PROVIDED MATERIAL |
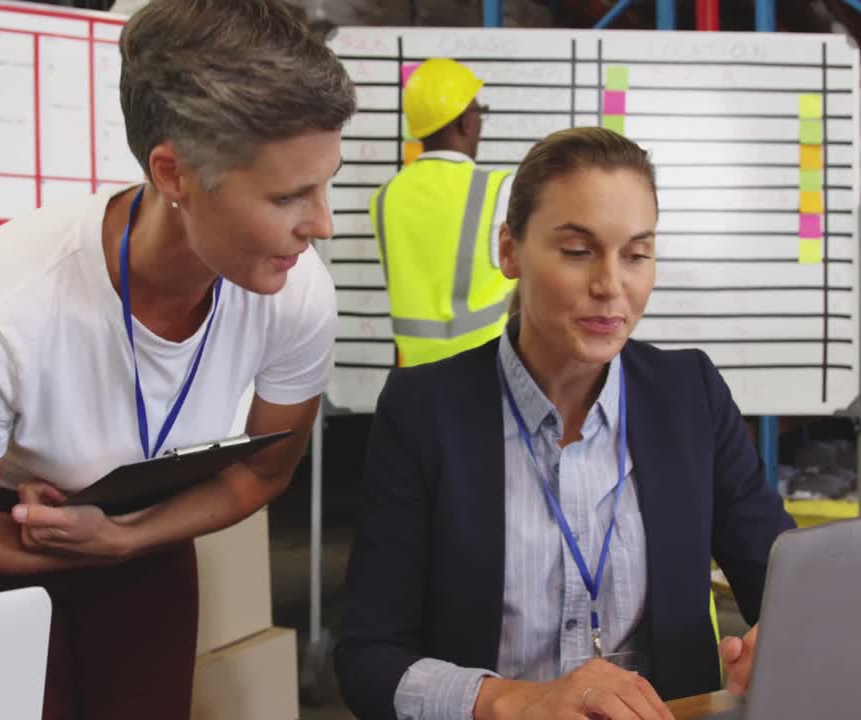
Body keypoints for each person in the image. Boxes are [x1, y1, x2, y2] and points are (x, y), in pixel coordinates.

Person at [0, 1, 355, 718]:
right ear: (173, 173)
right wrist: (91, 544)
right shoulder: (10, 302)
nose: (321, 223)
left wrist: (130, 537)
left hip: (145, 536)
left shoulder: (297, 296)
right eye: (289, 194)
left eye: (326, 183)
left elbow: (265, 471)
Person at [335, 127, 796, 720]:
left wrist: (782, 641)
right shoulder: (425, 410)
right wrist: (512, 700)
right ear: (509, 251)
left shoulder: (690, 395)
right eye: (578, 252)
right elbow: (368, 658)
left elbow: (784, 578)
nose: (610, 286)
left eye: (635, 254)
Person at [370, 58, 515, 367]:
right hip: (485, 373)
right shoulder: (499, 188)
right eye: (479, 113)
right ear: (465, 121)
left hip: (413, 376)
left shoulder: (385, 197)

* * *

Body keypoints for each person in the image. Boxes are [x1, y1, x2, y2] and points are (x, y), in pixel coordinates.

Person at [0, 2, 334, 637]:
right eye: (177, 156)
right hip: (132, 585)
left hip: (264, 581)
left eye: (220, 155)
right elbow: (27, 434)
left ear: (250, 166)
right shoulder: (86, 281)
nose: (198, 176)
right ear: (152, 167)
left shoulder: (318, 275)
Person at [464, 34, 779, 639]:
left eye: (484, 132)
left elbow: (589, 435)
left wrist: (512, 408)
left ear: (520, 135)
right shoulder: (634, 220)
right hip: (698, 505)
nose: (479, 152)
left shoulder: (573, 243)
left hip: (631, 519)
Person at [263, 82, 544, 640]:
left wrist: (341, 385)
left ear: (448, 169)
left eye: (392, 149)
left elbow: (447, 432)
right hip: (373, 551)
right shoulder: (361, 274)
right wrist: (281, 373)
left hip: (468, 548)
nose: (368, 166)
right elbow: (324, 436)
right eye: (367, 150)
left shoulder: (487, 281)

---

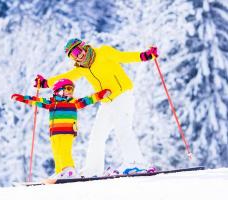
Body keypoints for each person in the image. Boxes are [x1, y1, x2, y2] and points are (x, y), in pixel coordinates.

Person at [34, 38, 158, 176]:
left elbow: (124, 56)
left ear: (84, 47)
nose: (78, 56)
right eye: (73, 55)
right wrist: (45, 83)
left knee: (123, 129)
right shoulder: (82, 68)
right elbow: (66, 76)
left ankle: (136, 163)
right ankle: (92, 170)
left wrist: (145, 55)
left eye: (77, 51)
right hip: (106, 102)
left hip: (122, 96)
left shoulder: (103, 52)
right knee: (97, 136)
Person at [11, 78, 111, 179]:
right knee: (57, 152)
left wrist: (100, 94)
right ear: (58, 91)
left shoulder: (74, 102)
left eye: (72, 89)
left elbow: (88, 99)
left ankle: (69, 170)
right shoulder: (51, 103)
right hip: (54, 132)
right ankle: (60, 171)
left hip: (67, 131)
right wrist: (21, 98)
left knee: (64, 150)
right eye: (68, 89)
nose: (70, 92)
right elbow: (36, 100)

EXERCISE DETAILS |
Each line above that contains the word "knee" counts once; give the total and no other text.

TASK SOLUTION |
4